PROVIDED PASSAGE

#####

This forum has been archived. All content is frozen. Please use KDE Discuss instead.

Eigen code in C++ 10-20 times slower than matlab

Tags: matlab, eigen, c, optimization, fast, time matlab, eigen, c, optimization, fast, time matlab, eigen, c, optimization, fast, time
(comma "," separated)
parrimin
Registered Member
Posts
4
Karma
0
Hi,

I am trying to port some Matlab coded prototype to C++ program. I have chosen Eigen to make some calculations, but it has become that the consuming time is about 10 times slower in best case. Let me explain the situation:
- Matrix a, unsigned chars, 2782 rows x 128 cols.
- Matrix b, unsigned chars, 4000 rows x 128 cols.
I need to know for each row (vector) in a, the vector in b with minimum distance.

Here is the matlab code, that is running in 0.05 seconds:

Code: Select all
aa=sum(a.*a,2); bb=sum(b.*b,2); ab=a*b';
d = sqrt(abs(repmat(aa,[1 size(bb,1)]) + repmat(bb',[size(aa,1) 1]) - 2*ab));
[minz index]=min(d,[],2);


and here the c++ code. I tried the same code using ints, floats and doubles:

Code: Select all
   MatrixXf a(a_size, descrSize);
   MatrixXf b(b_size, descrSize);
   MatrixXf ab(a_size, b_size);

   const unsigned char* dataPtr = matrixa;
   for (int i=0; i<a_size; ++i)
   {
      for (int j=0; j<descrSize; ++j)
      {
         a(i,j)=(float)*dataPtr++;
      }
   }
   const unsigned char* vocPtr = matrixb;
   for (int i=0; i<b_size; ++i)
   {
      for (int j=0; j<descrSize; ++j)
      {
         b(i,j)=(float)*vocPtr ++;
      }
   }
   ab = a*b.transpose();
   a.cwiseProduct(a);
   b.cwiseProduct(b);
   MatrixXf aa = a.rowwise().sum();
   MatrixXf bb = b.rowwise().sum().transpose();
   MatrixXf d = (aa.replicate(1,b_size) + bb.replicate(a_size,1) - 2*ab).cwiseAbs2();

   indexes = new int[a_size];
   for (int i=0; i<a_size; ++i)
   {
      d.row(i).minCoeff(&indexes[i]);
   }


Time using SSE2 optimizations
int: 0.74916s.
float: 0.502975s.
double: 0.72532s.
Without SSE2
int: 1.25108s.
float: 0.940441s.
double: 1.02473s.

The best time (float with SSE2) is far from the results from Matlab. Is there something I am missing to make this faster?
nicaiwss
Registered Member
Posts
1
Karma
0
I found that eigen replicate is kind of slow, can you try like this:
Code: Select all
MatrixXf a(128, 2782);
MatrixXf b(128, 4000);
......

#####

COLLECTED DATA
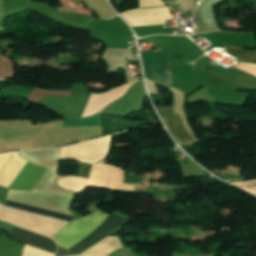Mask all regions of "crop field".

#####

CHALLENGES
1. Translate this sentence from the thread on Eigen and Matlab speed into Spanish: "The best time (float with SSE2) is far from the results from Matlab."
2. Carry the thread on Eigen and Matlab speed forward from the point where it stops.

PER-TASK OUTPUTS
1. El mejor tiempo (float con SSE2) está lejos de los resultados de Matlab.

2.
MatrixXf ab = a.transpose()*b;
a.cwiseProduct(a);
b.cwiseProduct(b);
aa = a.colwise().sum();
bb = b.colwise().sum();
MatrixXf d(a.cols(),b.cols());
    for (int i=0; i<b.cols(); i++) {
      for (int j=0; j<a.cols(); j++) {
        d(j,i) = (aa(0,j)+bb(0,i)-2*ab(j,i));
      }
    }


Also, I think you can replace your matlab code
Code: Select all
repmat(aa,[1 size(bb,1)]) + repmat(bb',[size(aa,1) 1])

with
Code: Select all
bsxfun(@plus,aa,bb')
.
It should be slightly faster.
parrimin
Registered Member
Posts
4
Karma
0
You are right. repmat 2 matrices is almost half of the time. Thanks for your solution, I did the same in other way, but yours is better. And of course thank you for the Matlab solution, but my Matlab prototype is fast enough, I need speed in C++. Any clue on speeding up the matrix product? That is almost the other half of the time spent in the function.
smajewski
Registered Member
Posts
6
Karma
0
Hi

I am new to Eigen and Eigen community but maybe I'll be able to help.
Make sure you use -O2 , -O3 or -Ofast options with g++/gcc compiler. It gives much better performance, some of my programs using Eigen started running even 20-30 times faster after I have used compiler optimization.

Cheers
manuels
Registered Member
Posts
47
Karma
0
Is it really neccessary to copy the dataPtr and vecPtr.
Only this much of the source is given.